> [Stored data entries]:
———
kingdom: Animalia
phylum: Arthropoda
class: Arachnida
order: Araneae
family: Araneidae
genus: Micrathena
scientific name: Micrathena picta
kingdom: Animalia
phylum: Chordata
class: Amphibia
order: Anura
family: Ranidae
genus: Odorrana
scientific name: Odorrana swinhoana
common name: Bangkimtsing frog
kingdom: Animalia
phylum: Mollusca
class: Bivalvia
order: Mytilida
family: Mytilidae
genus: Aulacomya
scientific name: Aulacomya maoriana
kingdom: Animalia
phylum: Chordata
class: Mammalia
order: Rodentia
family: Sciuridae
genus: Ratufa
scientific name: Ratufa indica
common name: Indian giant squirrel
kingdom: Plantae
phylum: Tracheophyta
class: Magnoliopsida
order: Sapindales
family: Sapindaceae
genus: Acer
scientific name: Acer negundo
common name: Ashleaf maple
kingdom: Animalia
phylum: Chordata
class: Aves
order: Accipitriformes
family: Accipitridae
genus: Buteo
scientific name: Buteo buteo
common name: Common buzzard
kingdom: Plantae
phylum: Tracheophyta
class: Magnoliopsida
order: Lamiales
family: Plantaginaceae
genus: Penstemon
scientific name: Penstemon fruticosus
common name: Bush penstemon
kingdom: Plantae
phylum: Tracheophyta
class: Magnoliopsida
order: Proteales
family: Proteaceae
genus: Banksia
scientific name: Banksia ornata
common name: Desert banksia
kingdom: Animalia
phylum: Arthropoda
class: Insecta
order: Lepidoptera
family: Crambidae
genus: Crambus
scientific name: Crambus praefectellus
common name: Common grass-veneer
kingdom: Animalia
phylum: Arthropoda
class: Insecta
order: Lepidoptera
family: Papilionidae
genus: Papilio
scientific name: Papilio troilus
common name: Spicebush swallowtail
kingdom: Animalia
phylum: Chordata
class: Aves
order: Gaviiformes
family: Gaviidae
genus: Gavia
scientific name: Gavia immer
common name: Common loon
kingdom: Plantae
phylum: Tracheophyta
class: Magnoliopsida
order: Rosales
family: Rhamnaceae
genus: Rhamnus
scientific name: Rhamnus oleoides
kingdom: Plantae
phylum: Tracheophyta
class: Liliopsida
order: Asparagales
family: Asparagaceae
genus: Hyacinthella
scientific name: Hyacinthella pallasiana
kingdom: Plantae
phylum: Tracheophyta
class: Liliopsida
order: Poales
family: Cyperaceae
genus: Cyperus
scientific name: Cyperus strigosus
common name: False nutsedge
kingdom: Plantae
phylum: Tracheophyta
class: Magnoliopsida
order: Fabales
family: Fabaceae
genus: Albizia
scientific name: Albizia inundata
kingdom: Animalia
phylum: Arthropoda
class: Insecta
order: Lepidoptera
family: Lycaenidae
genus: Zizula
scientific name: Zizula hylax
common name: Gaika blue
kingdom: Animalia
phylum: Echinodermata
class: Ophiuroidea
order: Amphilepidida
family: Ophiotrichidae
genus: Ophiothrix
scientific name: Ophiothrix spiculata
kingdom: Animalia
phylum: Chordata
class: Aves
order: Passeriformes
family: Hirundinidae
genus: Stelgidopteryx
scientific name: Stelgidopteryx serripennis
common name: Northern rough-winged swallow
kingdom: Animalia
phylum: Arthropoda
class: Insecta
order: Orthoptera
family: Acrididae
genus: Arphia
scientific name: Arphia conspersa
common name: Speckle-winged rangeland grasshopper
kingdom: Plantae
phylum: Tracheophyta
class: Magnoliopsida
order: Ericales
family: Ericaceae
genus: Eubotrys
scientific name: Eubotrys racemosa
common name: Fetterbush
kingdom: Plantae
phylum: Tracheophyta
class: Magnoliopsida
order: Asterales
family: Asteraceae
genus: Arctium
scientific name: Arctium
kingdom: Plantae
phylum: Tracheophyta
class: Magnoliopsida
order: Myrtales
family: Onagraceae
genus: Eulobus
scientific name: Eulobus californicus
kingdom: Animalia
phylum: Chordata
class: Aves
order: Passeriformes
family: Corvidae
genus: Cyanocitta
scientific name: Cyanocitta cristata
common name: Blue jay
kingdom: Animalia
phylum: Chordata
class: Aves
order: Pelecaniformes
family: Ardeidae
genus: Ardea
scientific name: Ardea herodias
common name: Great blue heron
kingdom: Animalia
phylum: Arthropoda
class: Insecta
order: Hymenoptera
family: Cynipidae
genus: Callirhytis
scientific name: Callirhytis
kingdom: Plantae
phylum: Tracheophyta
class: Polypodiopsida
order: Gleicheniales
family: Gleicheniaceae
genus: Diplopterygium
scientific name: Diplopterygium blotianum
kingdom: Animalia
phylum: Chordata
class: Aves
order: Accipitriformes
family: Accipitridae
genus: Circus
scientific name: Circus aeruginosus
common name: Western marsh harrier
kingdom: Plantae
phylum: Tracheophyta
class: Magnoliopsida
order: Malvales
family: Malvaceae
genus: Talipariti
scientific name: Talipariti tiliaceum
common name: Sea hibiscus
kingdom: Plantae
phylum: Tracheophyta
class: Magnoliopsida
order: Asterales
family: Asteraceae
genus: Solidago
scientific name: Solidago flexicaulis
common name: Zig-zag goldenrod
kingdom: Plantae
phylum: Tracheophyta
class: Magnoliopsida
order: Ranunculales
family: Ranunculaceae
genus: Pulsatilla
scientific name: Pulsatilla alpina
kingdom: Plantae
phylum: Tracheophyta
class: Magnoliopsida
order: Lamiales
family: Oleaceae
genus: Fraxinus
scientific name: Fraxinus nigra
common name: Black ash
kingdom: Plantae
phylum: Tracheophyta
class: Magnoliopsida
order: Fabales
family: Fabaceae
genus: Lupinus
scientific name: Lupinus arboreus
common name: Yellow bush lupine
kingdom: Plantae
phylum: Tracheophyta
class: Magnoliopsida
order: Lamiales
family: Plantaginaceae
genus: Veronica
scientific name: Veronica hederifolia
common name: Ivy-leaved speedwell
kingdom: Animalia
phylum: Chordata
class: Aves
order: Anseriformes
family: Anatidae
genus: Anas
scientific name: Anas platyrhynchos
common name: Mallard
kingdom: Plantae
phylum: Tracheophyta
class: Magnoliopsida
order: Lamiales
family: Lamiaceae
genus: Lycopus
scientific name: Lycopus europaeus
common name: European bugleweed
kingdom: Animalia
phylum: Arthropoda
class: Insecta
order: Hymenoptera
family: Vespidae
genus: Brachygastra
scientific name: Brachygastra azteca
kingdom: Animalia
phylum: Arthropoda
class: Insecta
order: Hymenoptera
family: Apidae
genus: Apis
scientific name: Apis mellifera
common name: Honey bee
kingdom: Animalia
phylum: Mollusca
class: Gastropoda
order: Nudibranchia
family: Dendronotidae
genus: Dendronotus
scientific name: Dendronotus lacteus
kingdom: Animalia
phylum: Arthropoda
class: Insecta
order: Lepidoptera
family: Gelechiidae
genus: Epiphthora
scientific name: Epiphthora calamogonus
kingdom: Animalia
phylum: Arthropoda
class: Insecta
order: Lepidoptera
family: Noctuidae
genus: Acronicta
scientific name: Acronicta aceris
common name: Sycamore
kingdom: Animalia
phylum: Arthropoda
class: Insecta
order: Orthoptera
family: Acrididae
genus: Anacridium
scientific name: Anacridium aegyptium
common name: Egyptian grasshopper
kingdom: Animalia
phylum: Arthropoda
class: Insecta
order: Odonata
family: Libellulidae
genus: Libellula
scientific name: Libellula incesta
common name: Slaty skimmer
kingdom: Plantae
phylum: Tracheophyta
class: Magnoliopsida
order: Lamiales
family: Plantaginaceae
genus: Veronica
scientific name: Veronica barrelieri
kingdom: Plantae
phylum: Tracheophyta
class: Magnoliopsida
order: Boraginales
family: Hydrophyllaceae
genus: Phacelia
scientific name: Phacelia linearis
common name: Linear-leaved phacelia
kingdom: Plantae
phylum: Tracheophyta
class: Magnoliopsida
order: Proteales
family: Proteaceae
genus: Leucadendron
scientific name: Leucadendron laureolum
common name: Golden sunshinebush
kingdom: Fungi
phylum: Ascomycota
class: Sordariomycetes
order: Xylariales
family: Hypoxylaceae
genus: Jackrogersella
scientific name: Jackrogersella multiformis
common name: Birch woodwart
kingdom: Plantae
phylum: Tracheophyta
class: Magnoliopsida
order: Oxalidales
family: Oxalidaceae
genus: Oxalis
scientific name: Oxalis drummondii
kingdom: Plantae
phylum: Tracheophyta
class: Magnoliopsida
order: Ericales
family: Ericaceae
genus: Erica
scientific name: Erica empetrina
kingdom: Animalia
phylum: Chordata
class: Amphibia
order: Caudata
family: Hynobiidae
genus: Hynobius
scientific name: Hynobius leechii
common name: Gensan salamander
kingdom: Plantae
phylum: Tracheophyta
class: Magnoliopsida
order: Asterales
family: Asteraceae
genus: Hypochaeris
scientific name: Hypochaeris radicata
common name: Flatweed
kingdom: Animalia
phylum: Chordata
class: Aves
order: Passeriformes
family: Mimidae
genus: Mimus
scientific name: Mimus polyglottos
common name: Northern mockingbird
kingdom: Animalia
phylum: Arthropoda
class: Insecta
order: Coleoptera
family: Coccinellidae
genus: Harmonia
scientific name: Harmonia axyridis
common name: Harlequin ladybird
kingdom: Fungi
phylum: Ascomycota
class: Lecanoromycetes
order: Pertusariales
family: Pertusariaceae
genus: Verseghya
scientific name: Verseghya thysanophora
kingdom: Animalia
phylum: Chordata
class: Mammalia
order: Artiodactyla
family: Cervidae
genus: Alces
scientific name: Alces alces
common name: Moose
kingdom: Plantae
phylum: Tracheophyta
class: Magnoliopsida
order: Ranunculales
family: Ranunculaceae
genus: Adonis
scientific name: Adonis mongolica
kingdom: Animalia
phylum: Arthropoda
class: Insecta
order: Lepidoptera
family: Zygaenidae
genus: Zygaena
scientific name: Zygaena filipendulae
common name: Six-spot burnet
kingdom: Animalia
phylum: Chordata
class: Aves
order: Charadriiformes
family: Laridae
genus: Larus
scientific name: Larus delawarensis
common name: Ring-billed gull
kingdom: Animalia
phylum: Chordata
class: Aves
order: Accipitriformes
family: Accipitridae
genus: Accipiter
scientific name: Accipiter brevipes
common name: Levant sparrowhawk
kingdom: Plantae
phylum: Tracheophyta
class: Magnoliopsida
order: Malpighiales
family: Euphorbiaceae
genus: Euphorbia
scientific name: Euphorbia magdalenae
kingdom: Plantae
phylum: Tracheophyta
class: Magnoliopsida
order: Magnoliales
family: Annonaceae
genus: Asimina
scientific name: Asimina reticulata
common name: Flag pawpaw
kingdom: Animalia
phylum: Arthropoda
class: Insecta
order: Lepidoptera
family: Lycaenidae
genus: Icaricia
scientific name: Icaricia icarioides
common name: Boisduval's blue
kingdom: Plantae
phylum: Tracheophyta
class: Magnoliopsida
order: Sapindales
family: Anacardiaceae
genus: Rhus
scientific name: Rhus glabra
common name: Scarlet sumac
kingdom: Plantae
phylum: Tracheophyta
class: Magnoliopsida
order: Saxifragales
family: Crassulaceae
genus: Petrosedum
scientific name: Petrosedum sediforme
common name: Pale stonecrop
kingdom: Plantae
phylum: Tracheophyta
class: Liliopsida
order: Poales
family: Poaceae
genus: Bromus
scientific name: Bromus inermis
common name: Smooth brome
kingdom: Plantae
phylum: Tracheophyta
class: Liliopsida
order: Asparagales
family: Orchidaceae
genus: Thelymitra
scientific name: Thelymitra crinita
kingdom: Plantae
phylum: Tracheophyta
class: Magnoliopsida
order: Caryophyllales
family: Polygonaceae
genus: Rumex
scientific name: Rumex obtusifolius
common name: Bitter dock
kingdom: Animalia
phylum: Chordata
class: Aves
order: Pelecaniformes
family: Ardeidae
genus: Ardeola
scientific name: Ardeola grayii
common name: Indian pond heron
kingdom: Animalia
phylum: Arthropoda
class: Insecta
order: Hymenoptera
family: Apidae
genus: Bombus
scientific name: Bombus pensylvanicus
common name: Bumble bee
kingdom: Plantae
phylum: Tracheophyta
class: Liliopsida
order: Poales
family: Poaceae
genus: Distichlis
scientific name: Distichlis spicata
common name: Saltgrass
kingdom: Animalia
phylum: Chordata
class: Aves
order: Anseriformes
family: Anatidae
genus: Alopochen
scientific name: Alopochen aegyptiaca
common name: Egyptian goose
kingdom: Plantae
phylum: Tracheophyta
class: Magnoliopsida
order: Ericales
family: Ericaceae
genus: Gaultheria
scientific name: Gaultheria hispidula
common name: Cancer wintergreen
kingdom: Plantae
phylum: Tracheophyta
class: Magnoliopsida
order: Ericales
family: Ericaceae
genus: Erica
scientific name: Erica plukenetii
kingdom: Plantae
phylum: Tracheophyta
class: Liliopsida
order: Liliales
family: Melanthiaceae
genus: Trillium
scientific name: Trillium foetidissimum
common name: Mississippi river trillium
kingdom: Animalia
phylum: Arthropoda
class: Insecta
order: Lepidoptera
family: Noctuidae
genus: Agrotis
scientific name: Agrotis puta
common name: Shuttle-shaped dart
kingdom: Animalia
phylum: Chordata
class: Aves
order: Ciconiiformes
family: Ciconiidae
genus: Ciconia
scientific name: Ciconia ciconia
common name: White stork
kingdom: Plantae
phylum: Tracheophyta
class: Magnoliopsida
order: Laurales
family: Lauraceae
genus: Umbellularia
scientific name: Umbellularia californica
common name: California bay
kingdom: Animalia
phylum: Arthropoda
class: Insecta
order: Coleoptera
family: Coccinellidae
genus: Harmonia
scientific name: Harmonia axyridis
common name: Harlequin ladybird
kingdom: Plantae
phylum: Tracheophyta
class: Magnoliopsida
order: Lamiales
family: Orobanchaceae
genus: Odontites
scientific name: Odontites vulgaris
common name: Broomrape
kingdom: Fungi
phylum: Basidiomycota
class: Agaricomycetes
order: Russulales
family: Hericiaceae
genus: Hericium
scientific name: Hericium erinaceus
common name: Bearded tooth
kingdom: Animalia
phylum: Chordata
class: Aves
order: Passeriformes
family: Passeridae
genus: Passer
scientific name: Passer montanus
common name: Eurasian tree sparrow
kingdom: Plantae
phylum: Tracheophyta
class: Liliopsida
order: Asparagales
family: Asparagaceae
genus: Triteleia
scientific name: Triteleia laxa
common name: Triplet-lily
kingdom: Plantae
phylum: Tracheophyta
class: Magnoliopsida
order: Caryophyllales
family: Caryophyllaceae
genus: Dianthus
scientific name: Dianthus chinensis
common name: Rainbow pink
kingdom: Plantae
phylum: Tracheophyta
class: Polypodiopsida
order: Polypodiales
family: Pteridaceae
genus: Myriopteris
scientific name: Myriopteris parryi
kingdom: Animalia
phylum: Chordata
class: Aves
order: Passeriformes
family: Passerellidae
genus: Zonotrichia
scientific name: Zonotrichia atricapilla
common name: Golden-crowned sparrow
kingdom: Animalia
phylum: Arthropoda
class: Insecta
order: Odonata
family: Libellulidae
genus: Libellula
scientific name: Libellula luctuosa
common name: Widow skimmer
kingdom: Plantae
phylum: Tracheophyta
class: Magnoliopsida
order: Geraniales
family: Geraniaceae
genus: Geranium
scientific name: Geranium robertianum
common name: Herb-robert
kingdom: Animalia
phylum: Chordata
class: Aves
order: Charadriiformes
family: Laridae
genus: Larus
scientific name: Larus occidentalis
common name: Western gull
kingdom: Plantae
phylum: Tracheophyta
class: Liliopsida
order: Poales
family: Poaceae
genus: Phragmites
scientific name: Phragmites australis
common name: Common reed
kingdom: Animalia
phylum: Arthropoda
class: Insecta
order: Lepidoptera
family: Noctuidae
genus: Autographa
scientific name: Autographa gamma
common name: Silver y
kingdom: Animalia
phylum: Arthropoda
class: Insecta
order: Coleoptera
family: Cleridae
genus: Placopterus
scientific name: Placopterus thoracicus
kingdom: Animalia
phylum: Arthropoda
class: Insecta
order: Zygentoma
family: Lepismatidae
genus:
———
> [Requirement]: Can you reproduce, word for word, the lines of the material above, starting at the line containing "scientific name: Thelymitra crinita" and ending at the line containing "genus: Bombus", with both of those lines included?

> [Expected answer]:
scientific name: Thelymitra crinita
kingdom: Plantae
phylum: Tracheophyta
class: Magnoliopsida
order: Caryophyllales
family: Polygonaceae
genus: Rumex
scientific name: Rumex obtusifolius
common name: Bitter dock
kingdom: Animalia
phylum: Chordata
class: Aves
order: Pelecaniformes
family: Ardeidae
genus: Ardeola
scientific name: Ardeola grayii
common name: Indian pond heron
kingdom: Animalia
phylum: Arthropoda
class: Insecta
order: Hymenoptera
family: Apidae
genus: Bombus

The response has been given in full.